This article was originally published in BIOTECanada's Insight magazine.
Few of us would have imagined that a vaccine to a new virus could be developed in a year. But, 12 months from the first known cases of COVID-19, two vaccines are already being administered within our communities.
In Canada, Quebec- based Medicago Inc. is leading the country in terms of vaccine development, with a plant-produced vaccine candidate. The Pfizer-BioNTech and Moderna vaccines are based on using messenger RNA (mRNA), which when injected, prompts the body to produce the spike (S) protein that covers the surface of the SARS-CoV-2 virus. The approach being used by Medicago is based on the same S protein, but Medicago generates the protein as a virus-like particle in plants, which can then be injected directly into the body. The Medicago vaccine is currently in phase 2/3 clinical trials.

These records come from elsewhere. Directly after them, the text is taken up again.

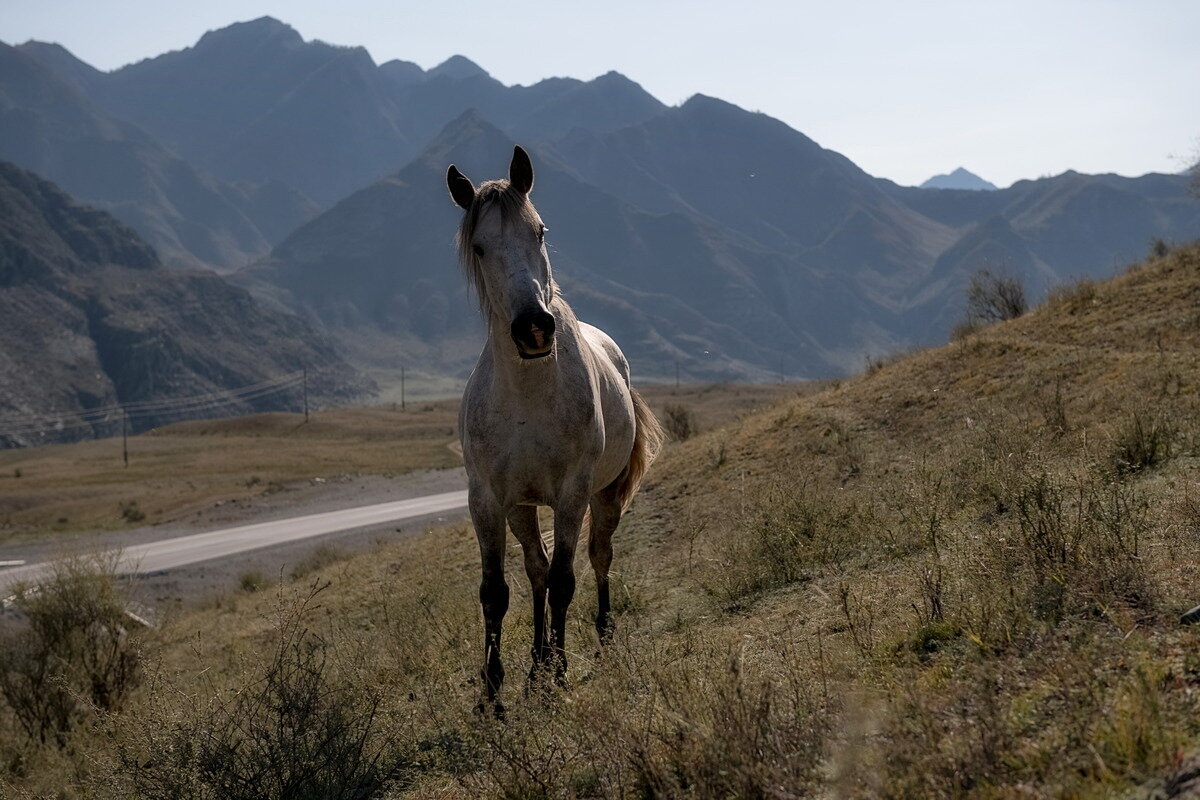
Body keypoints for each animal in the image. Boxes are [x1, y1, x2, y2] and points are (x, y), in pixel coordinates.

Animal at [448, 146, 662, 714]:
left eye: (540, 231)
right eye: (479, 247)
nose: (534, 329)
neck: (528, 397)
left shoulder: (571, 493)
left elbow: (567, 579)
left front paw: (562, 674)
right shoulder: (488, 499)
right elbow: (497, 590)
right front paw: (493, 689)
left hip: (604, 496)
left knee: (598, 556)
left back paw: (599, 637)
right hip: (522, 508)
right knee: (536, 570)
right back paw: (536, 663)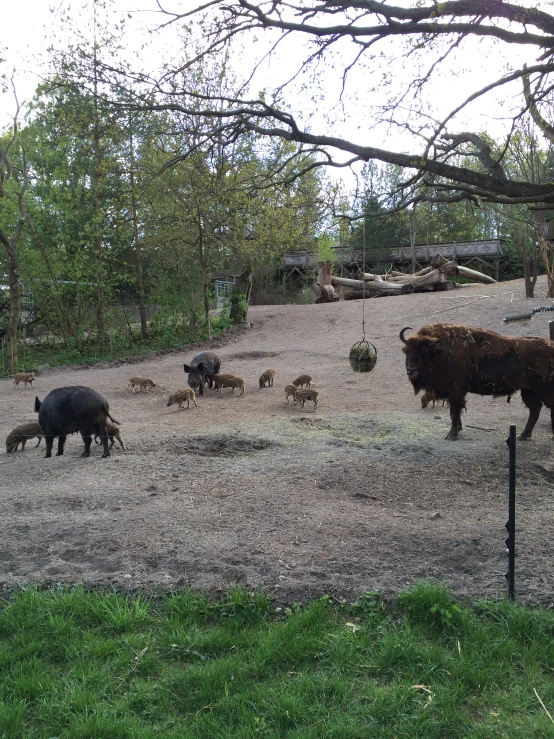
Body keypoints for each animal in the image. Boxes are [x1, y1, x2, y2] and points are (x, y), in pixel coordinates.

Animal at [398, 322, 552, 440]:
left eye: (424, 352)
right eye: (406, 351)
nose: (411, 371)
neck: (440, 351)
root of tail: (551, 347)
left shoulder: (455, 392)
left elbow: (454, 413)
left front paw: (451, 435)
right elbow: (457, 413)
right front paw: (457, 431)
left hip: (543, 390)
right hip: (528, 391)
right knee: (535, 410)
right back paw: (522, 436)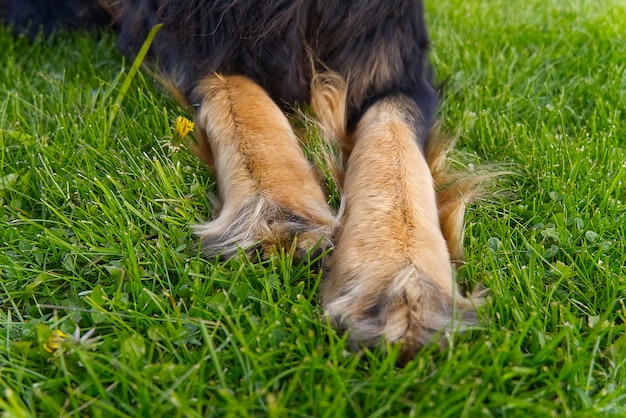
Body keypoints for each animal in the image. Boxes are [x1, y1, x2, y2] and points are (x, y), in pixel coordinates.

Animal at [1, 0, 482, 362]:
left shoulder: (393, 57)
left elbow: (394, 143)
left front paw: (402, 280)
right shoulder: (192, 38)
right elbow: (238, 93)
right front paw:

The COVID-19 story began in December of 2019, in Wuhan, China, with reports of an increasing number of people becoming sick with pneumonia of unknown cause. On January 7, 2020, Chinese authorities identified the causal agent as a novel coronavirus later named SARS-CoV-2. Just three days later, the first genome sequence of SARS-CoV-2 was made publicly available. By spring, when most of us were finding ourselves preoccupied with trying to adjust to the new normal of daily life in a pandemic, COVID-19 vaccine development was already well underway, with Pfizer-BioNTech and Moderna establishing themselves as the frontrunners in the race to develop a vaccine. In December of 2020, Health Canada approved both vaccines for use in Canada.'
The protection of intellectual property (IP) rights is a crucial factor in the process of COVID-19 vaccine development, allowing companies to recoup the enormous investment they make in innovating new products. However, the process of obtaining a patent can be slow. When there is critical pressure to bring a product to market quickly, reconciling the speed of innovation with the typically slow process of obtaining patents requires consideration of multiple issues, including:
1. Patent landscape and freedom-to-operate
Understanding the patent landscape of a technology (i.e., by searching patents and related literature) is important for: assessing the patentability of your own inventions in view of existing technology, examining the risk of infringing existing patents, and identifying key targets for licensing agreements. In the context of Moderna's COVID-19 vaccine, for example, a number of issued and pending third-party patents exist that may need to be licensed, or that could be asserted against Moderna.
It is important to remember that patent applications are generally not made publicly available until 18 months after their filing date, unless early publication is requested. Therefore, in fast-moving areas of innovation, a single early search is often inadequate – repeated searches are critical.
2. Data for filing
A common concern for many companies is understanding how much data is required to file a patent application; there is often tension between having enough data to show that the invention works, and filing the application as soon as possible. To complicate matters further, different jurisdictions have varying requirements for the amount and type of data required to support a patent. The application should include sufficient data, first, to show a person who works in the field how to make and use the invention, and second, to demonstrate that the invention has an effect. In the context of COVID-19, for example, simply stating that a particular biologic can be used in treating someone with the virus is not sufficient—the application needs to contain some data showing biological activity or effect of that biologic.
3. Where and when to file
Given that a patent application is generally not published until about 18 months from its initial filing date, we cannot yet see how bio-pharma companies developing COVID-19-related technologies are managing their IP, who is filing patents or where patents are being filed.
A common patent strategy used by many companies is to first file a United States provisional application, then an international (PCT) and/or national application(s) one year later. This strategy is optimal for companies who want more time to develop their technology and to decide in which countries to file.
However, if the priority is to obtain a granted patent faster, an alternative strategy involves filing a regular national application in a key jurisdiction. Although this process offers a quicker way to obtain a granted patent compared to the strategy noted above, many patent offices also have mechanisms to further accelerate the prosecution process. To obtain protection in additional countries, a PCT application or national applications can be filed within 12 months from the filing of the first application.
4. Ongoing work and communication
The patenting process does not end when an application is filed. Data generated in the 12 months after the initial filing should be reviewed to assess whether to amend the existing application, or whether the new data are part of a separate invention. It is important to keep the company's patent professional involved in this ongoing work, to ensure that current priorities for the company are understood and acted upon. For example, a patent professional may assist in reviewing results from ongoing landscape searches to evaluate relevance to the invention, advise of possible infringement risks or licensing needs, or advise on further experiments that would be useful to strengthen a patent application.
The rapid development of COVID-19 vaccines provides a case study in which to examine the process of protecting IP rights in an environment where there is critical pressure to bring a product to market. Careful consideration of the patent landscape, data for filing, the filing strategy, and ongoing work should position companies well.
 WHO. Novel Coronavirus (2019-nCoV) situation report-1. https://www.who.int/ docs/default-source/coronaviruse/situation-reports/20200121-sitrep-1-2019-ncov. pdf?sfvrsn=20a99c10_4
 Initial genome release of novel coronavirus.